INSTRUCTIONS FOR THE TASK: Set down, exactly and only, everything from the line containing "VENIR DANS LE PARC" down to the line containing "azúcar granulado." in the data below; the pictures are not part of the copy.

INPUT FOR THIS TASK:
■ ■ ■ ■ ■
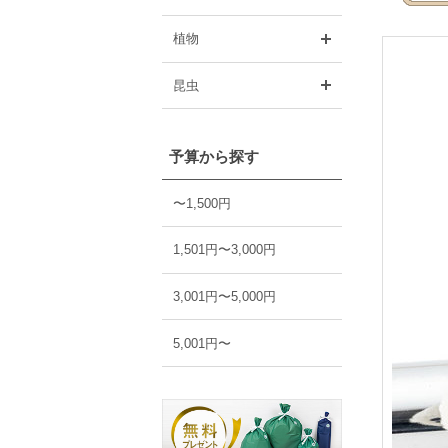
開く
植物
開く
昆虫
予算から探す
〜1,500円
1,501円〜3,000円
3,001円〜5,000円
5,001円〜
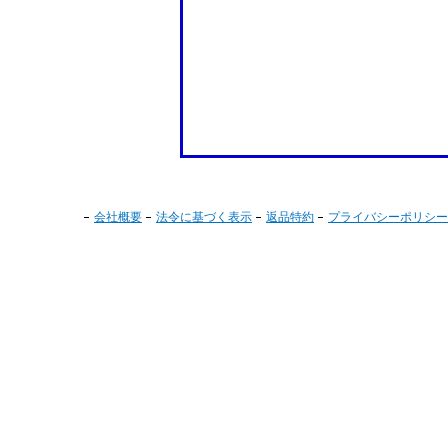
会社概要
法令に基づく表示
返品特約
プライバシーポリシー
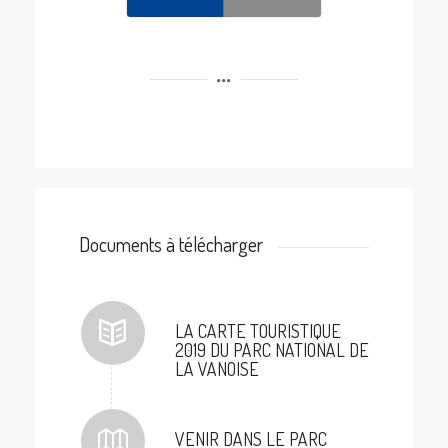
Documents à télécharger
LA CARTE TOURISTIQUE
2019 DU PARC NATIONAL DE
LA VANOISE
VENIR DANS LE PARC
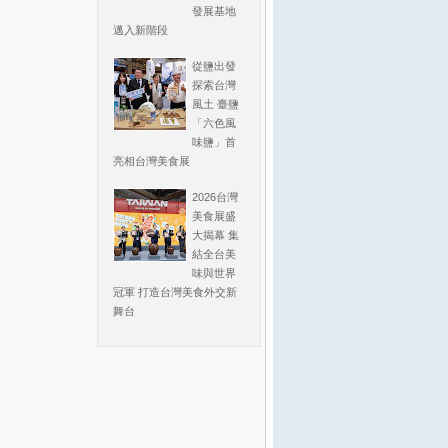
發展基地
邁入新階段
從鹽出發
探索台灣
風土 臺鹽
「六色風
味鹽」首
亮相台灣美食展
2026台灣
美食展盛
大揭幕 集
結全台美
味與世界
冠軍 打造台灣美食外交新
舞台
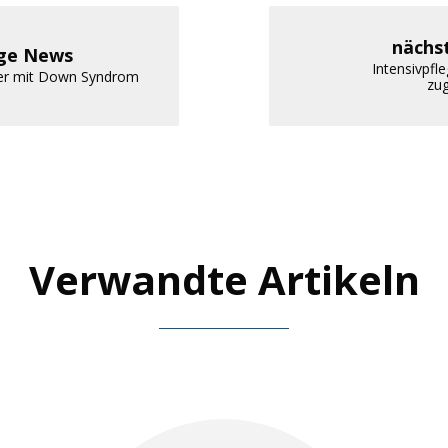
nächs
ige News
Intensivpfl
er mit Down Syndrom
zu
Verwandte Artikeln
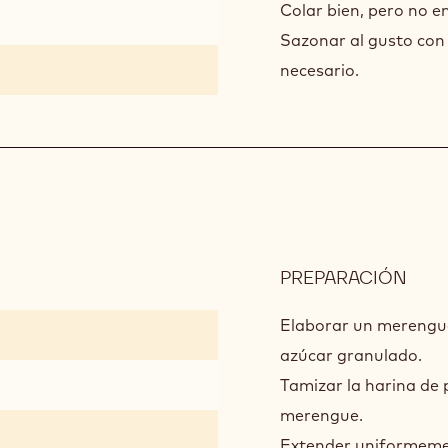
Colar bien, pero no em
Sazonar al gusto con 
necesario.
PREPARACIÓN
:
DAC
DE
Elaborar un merengue 
PIS
azúcar granulado.
Tamizar la harina de pi
merengue.
Extender uniformeme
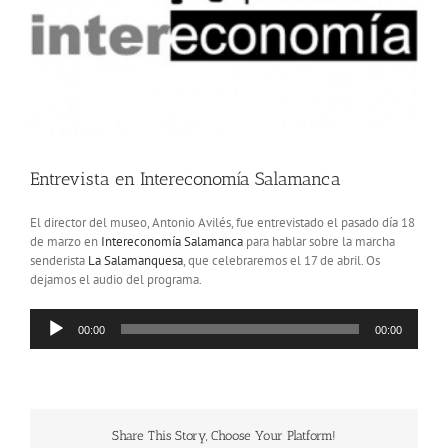
Entrevista en Intereconomía Salamanca
El director del museo, Antonio Avilés, fue entrevistado el pasado día 18
de marzo en
Intereconomía Salamanca
para hablar sobre la marcha
senderista
La Salamanquesa
, que celebraremos el 17 de abril. Os
dejamos el audio del programa.
Reproductor
00:00
00:00
de
audio
Share This Story, Choose Your Platform!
■ ■ ■ ■ ■
RESPONSE TO THIS TASK:
VENIR DANS LE PARC
發展基地
邁入新階段
從鹽出發
探索台灣
風土 臺鹽
「六色風
味鹽」首
亮相台灣美食展
2026台灣
美食展盛
大揭幕 集
結全台美
味與世界
冠軍 打造台灣美食外交新
舞台
nächs
ige News
Intensivpfl
er mit Down Syndrom
zu
Verwandte Artikeln
Colar bien, pero no em
Sazonar al gusto con 
necesario.
PREPARACIÓN
:
DAC
DE
Elaborar un merengue 
PIS
azúcar granulado.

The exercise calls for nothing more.